The Argument For Morality. The third in a series looking at C.S.Lewis' arguments for the Christian God.This argument can be dismissed fairly easily. In essence it goes as follows:
- Objective morals can only come from God.
- Objective morals exist.
- Therefore God exists.
But even allowing for that excuse, there is no real excuse for Lewis simply dismissing natural explanations for morals out of hand, and there is no excuse for his leap to the conclusion that the only god on offer is his own favourite one, even if he had established his first premise.
I have blogged previously about how this mistaken model of the origin of human morality leads us to expect a pattern of human cultures which is at odds with reality in Xeno's Religious Paradox. Lewis, as a scholar in Greek, Roman and Medieval history, must have been aware of differences in morals between societies and changes in those morals over time, yet he chose to ignore that.
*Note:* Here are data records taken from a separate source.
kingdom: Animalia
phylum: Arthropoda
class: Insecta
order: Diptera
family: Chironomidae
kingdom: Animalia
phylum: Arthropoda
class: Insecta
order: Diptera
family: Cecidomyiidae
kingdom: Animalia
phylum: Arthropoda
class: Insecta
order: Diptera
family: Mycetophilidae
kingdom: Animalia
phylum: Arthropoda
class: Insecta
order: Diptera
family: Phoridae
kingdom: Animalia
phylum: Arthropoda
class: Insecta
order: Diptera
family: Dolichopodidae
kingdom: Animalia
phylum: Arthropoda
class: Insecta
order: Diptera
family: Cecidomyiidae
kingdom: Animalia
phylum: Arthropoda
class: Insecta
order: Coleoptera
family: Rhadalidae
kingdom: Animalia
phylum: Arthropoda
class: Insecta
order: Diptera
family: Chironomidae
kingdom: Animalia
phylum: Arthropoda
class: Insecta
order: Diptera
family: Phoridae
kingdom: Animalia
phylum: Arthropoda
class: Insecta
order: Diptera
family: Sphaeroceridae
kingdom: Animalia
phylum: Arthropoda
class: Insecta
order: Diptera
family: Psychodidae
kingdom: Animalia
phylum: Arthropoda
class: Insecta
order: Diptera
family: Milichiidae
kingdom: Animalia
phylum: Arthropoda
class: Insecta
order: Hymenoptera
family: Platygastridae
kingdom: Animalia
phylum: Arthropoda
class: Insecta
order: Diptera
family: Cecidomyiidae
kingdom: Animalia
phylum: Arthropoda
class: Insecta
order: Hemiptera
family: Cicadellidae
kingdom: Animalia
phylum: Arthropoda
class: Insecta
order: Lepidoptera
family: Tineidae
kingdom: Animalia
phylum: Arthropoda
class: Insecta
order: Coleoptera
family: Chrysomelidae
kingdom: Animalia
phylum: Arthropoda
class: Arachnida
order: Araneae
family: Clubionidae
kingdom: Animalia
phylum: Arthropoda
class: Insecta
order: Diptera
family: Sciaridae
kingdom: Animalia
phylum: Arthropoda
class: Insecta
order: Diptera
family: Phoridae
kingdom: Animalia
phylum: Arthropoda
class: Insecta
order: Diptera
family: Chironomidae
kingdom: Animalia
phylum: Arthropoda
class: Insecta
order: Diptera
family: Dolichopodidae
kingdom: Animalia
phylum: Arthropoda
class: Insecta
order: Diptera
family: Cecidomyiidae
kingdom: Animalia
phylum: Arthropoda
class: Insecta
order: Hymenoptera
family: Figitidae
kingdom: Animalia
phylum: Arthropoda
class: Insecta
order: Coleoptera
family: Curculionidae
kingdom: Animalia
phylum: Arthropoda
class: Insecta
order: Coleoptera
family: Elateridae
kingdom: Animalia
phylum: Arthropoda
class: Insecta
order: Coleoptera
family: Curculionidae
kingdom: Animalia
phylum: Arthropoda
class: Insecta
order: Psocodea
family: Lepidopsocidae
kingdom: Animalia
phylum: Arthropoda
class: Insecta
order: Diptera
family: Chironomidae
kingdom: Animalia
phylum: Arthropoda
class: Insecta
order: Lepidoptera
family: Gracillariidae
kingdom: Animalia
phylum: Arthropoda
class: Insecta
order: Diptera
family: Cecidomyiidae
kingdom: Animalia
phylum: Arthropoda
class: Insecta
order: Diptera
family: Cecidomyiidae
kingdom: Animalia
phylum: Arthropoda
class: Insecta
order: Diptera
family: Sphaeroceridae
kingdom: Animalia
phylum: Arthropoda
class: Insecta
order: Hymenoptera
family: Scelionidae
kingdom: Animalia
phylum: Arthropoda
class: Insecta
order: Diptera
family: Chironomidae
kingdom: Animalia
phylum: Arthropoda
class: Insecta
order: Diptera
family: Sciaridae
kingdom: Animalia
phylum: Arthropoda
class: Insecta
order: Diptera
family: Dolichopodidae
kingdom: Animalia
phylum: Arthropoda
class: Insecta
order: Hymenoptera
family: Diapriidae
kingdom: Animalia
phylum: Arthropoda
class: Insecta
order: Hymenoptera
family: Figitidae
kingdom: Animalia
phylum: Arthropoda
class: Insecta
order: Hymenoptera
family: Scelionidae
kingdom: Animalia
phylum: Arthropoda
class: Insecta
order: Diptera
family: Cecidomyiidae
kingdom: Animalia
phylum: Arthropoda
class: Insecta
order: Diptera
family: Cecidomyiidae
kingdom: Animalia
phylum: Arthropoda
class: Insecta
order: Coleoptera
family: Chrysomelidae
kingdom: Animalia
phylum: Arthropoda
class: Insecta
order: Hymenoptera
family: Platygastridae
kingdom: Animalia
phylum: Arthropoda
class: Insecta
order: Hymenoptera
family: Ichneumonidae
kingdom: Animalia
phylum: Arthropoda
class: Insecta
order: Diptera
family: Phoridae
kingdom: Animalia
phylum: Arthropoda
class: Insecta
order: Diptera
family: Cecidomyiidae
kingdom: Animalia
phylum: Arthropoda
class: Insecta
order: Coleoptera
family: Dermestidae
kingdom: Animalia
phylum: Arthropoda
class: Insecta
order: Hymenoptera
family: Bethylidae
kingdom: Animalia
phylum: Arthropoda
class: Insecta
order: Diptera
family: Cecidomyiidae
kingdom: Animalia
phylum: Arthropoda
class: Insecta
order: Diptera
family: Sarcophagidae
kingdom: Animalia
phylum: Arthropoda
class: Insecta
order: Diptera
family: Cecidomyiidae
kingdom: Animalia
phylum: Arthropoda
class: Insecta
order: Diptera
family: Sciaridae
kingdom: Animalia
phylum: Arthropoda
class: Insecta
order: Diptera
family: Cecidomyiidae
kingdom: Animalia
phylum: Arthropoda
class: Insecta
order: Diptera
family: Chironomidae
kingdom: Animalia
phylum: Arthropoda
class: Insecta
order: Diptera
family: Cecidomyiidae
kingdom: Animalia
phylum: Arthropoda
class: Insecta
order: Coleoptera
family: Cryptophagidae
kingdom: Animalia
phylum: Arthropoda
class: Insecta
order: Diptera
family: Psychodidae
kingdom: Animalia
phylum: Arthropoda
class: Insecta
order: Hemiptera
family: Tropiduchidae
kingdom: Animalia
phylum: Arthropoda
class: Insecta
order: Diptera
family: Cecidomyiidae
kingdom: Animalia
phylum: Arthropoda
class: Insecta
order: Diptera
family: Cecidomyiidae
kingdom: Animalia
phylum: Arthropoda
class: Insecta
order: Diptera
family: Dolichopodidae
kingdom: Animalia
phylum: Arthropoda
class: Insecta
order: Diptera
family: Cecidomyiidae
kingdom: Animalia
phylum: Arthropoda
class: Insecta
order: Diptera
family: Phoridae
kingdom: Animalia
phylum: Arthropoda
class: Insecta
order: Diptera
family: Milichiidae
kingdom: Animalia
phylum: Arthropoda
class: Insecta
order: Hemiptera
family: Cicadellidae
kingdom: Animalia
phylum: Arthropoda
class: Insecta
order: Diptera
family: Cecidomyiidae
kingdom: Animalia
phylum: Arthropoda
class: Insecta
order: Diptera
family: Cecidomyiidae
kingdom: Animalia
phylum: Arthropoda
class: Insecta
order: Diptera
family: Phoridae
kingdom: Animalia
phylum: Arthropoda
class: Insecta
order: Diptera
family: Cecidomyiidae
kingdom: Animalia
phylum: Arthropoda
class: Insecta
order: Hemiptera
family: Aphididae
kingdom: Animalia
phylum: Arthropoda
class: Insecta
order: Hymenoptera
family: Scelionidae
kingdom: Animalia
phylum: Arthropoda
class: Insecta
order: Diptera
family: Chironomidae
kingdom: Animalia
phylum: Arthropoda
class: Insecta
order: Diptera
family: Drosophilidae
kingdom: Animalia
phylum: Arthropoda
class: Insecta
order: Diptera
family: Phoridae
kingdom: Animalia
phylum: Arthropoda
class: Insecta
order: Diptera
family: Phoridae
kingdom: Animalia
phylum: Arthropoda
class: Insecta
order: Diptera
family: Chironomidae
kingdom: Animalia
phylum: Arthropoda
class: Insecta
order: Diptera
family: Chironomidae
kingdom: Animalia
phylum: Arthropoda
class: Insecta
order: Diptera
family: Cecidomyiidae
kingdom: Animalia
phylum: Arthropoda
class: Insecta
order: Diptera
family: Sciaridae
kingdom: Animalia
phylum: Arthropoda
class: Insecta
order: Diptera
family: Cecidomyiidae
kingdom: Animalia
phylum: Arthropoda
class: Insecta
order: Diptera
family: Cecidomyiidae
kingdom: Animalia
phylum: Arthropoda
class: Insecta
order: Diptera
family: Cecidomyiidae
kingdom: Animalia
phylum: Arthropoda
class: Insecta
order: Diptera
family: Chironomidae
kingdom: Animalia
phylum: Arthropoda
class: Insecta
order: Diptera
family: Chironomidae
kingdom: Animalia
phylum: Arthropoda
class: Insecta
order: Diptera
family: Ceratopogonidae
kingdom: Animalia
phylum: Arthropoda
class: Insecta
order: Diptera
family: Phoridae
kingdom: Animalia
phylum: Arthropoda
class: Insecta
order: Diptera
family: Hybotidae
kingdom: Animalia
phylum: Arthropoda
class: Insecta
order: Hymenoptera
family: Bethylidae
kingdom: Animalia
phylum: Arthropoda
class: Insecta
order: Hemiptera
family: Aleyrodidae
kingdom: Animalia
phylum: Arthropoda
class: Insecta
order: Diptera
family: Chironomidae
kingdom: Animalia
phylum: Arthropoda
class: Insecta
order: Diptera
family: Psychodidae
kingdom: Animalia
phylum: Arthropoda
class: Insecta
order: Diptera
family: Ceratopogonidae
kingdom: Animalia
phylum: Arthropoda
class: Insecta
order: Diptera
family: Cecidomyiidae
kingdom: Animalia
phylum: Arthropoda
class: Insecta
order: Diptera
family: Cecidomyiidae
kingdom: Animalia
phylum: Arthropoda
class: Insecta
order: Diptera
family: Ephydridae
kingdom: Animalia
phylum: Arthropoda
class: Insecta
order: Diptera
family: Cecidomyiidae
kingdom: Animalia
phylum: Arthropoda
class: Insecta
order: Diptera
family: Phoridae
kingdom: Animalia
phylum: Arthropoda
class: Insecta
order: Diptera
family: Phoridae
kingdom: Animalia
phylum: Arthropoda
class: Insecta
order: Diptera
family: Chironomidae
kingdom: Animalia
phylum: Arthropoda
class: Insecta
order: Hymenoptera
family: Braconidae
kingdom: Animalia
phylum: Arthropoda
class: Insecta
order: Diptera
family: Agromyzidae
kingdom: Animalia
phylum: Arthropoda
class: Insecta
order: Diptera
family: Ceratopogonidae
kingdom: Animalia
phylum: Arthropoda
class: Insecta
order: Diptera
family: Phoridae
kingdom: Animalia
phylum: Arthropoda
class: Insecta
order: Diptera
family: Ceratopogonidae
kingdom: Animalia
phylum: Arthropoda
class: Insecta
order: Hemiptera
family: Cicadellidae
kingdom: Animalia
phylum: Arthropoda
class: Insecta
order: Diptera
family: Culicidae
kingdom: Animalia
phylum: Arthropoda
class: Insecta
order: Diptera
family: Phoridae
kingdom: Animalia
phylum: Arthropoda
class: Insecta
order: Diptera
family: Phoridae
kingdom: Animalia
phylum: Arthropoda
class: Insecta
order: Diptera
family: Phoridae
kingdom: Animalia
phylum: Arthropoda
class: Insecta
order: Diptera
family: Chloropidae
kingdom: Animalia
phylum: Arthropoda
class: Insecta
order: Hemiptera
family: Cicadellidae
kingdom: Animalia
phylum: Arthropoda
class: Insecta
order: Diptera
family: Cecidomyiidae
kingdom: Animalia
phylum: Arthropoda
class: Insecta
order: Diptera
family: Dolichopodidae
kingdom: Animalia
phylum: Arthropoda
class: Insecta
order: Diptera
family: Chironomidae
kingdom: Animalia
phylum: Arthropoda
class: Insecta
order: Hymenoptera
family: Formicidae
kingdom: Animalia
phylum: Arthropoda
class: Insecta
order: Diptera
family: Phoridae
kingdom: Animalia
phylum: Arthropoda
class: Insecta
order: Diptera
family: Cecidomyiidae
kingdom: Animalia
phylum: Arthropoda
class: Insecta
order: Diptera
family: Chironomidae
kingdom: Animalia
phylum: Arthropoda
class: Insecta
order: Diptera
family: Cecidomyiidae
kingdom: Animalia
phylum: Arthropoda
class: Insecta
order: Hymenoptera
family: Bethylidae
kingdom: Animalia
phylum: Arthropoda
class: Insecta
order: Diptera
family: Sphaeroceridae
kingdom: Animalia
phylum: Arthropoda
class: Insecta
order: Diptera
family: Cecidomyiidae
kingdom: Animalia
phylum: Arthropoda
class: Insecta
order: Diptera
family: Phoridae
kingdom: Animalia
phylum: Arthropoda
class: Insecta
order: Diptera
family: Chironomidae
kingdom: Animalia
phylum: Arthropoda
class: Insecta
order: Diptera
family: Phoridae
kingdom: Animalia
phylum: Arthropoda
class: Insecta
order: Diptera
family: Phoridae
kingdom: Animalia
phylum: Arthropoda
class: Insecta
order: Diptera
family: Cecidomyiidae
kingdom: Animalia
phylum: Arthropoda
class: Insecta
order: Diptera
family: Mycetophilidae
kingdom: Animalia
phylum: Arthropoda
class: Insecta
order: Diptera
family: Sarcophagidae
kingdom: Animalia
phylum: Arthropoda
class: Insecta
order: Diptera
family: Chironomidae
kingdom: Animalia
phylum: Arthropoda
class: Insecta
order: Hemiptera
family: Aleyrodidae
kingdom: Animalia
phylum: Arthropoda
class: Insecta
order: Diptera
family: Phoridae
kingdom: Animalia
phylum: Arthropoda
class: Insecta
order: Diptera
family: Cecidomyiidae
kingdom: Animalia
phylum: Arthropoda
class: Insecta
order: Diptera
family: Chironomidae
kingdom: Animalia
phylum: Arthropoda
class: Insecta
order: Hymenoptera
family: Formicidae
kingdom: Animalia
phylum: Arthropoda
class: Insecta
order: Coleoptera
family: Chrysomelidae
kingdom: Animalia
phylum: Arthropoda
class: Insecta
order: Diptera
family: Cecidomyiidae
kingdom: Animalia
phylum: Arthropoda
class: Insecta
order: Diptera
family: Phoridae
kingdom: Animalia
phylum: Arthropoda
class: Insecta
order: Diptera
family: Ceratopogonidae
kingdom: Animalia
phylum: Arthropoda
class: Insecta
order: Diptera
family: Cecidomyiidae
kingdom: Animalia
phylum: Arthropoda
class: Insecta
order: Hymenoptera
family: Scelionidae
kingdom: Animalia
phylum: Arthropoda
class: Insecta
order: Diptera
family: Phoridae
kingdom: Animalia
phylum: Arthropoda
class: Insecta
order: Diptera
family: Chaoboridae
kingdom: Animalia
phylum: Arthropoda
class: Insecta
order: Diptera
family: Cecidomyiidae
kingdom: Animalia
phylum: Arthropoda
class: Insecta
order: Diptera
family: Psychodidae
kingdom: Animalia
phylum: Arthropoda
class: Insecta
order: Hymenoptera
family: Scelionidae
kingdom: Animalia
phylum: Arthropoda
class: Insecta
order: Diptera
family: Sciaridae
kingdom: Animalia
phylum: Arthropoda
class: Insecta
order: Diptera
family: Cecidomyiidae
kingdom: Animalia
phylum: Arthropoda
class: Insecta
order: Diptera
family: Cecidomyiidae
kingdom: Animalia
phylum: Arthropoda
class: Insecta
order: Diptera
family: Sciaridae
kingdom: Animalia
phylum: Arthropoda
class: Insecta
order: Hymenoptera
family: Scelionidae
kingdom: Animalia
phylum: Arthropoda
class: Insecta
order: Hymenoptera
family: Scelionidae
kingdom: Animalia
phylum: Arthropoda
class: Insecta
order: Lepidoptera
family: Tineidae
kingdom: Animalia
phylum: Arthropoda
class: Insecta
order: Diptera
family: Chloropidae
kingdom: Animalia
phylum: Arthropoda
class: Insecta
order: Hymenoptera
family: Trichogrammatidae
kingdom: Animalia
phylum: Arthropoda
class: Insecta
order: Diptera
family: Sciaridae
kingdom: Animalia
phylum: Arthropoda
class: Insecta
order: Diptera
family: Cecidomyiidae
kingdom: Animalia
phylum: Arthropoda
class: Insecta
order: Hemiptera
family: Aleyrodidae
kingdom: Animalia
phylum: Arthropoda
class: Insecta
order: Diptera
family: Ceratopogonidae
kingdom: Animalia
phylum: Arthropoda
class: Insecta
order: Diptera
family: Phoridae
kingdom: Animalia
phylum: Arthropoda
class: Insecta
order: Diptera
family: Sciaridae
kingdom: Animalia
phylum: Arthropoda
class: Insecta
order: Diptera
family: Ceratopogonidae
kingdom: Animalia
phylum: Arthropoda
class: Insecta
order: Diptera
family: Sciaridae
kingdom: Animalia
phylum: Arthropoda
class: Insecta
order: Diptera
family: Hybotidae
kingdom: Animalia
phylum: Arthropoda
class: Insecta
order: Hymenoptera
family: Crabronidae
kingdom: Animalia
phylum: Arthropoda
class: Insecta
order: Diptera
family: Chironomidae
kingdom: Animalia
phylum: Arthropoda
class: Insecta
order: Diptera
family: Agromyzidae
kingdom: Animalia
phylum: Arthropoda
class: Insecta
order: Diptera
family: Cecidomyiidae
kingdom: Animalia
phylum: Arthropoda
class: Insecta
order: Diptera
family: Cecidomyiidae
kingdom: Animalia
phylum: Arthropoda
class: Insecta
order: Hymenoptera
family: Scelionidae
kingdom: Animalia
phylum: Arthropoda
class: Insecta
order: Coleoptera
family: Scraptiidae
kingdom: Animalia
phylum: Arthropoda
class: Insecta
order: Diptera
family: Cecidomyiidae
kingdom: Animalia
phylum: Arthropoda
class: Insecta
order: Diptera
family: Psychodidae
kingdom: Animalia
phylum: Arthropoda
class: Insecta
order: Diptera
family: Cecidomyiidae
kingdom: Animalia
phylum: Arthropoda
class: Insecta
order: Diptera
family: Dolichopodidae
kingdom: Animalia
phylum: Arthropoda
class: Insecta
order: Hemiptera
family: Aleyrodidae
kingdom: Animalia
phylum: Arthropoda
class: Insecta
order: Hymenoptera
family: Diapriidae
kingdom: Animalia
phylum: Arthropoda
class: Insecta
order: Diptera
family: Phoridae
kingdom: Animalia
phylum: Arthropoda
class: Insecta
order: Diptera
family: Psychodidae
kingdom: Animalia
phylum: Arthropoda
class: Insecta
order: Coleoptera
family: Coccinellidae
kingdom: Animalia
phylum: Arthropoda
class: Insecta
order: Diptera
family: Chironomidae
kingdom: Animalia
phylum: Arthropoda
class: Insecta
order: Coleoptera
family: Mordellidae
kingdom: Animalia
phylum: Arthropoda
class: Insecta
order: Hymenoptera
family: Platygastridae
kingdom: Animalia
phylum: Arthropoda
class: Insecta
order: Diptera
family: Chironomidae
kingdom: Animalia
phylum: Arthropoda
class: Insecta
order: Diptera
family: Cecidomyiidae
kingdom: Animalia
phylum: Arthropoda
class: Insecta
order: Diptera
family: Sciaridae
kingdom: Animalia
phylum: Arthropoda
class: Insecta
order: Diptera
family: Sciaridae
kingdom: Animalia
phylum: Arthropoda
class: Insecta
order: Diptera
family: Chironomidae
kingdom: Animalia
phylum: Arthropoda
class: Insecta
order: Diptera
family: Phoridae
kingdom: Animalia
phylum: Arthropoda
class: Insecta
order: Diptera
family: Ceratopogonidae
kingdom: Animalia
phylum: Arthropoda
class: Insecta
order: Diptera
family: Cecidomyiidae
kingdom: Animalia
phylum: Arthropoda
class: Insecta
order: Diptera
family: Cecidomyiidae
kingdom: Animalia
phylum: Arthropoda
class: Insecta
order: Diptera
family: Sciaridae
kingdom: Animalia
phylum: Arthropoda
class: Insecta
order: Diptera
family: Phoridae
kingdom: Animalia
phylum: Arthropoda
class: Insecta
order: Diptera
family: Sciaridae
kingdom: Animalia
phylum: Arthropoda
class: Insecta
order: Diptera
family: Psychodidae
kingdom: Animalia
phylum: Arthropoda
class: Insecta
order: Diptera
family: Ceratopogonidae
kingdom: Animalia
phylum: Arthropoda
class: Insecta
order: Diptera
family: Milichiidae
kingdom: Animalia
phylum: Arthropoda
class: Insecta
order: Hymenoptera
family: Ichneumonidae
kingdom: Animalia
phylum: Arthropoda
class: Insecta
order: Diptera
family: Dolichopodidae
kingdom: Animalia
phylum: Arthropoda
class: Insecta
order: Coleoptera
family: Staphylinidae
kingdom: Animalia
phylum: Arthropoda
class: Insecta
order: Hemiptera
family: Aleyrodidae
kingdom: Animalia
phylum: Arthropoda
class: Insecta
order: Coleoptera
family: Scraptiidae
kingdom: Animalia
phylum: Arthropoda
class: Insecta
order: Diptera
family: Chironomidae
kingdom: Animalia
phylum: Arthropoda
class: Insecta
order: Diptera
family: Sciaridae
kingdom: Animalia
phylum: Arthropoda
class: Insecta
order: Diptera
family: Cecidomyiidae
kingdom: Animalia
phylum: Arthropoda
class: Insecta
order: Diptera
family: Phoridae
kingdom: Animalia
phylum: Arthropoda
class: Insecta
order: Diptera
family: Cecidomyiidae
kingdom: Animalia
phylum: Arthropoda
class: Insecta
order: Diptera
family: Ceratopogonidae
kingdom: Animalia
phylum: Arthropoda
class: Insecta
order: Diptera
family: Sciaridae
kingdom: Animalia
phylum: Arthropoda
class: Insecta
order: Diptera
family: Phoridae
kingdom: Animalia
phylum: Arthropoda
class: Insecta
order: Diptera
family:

Although he was notoriously insular, only leaving Britain once as a WWI soldier to fight briefly in France before being repatriated wounded, he cannot have been unaware that non-Christian countries also have morals which are objectively no better or worse than those of Christian England. Unless he was assuming, as was common for the English upper classes in those days, that the English had the best morals and the cultural superiority given them specially by an English-speaking god, therefore other cultures and other moralities could be dismissed and ignored as irrelevant.
But leaving that aside, C.S.Lewis' reasoning is little more that a God of the Gaps argument - because he can't think of, or doesn't know of, an explanation for the origin and development of morals in human culture, it must have been the locally popular god.
Objective Morals Exist. The circularity in Lewis' reasoning is astoundingly obvious and breathtakingly audacious. Our morals must be objective because they come from God; they must come from God because they are objective. Come on! Really!
So, does God tell us it's wrong to hurt babies and mug old ladies because it is wrong, or is it wrong to hurt babies and mug old ladies just because God says so? If the former, from what higher authority does God derive that knowledge? If the latter, in what way is the arbitrary and capricious whim of a god objective? If morals are objective and come from a god, there must exist a standard by which this is measured and the god must be constrained by that standard. And who or what set up that standard?
In fact, in attempting to fill the gap with a god, Lewis merely moves the question back one and we are left wondering where the god gets objective morals from. An infinite regress of higher gods, perhaps? Just as the argument from first cause begs the questions, what caused the first cause? or why can the first cause argument be suspended when it suits? so Lewis' argument doesn't answer the question it purports to address.
In fact, what we have is exactly what we would expect of cultures, including moral codes and ethics, if they evolved from a common ancestor by an evolutionary process driven by local environmental conditions which included the presence in the meme pool of superstitions and notions of local or tribal gods and supernatural spirits. Like an evolving family of species, we would expect common basic features and regional differences produced by local environmental conditions, and this is precisely what we see.
None of this requires the inclusion of supernatural magic in the explanation merely to fill the gaps or, more likely in the case of C.S.Lewis' argument from morality, to arrive at the desired conclusion in order to rationalise a belief for which there was no objective evidence. And nor are we left with an infinite regress of origins and no real answer to the question.
But how well that pandered to the English desire to believe we had the best morals because we had the right god, just so long as we ignored the fact that Lewis' argument was no less valid for any god in any culture with any set of morals which they believe their god had given them and which were therefore 'objective' morals. No, it was much more satisfying to sit back in smug self-satisfaction secure in the knowledge that an Oxford don had confirmed that we were paragons of Christian virtue surrounded by countries who didn't quite measure up, and others beyond the Pale who had no idea of right and wrong and who were lucky to have us there to civilise them, as God had intended.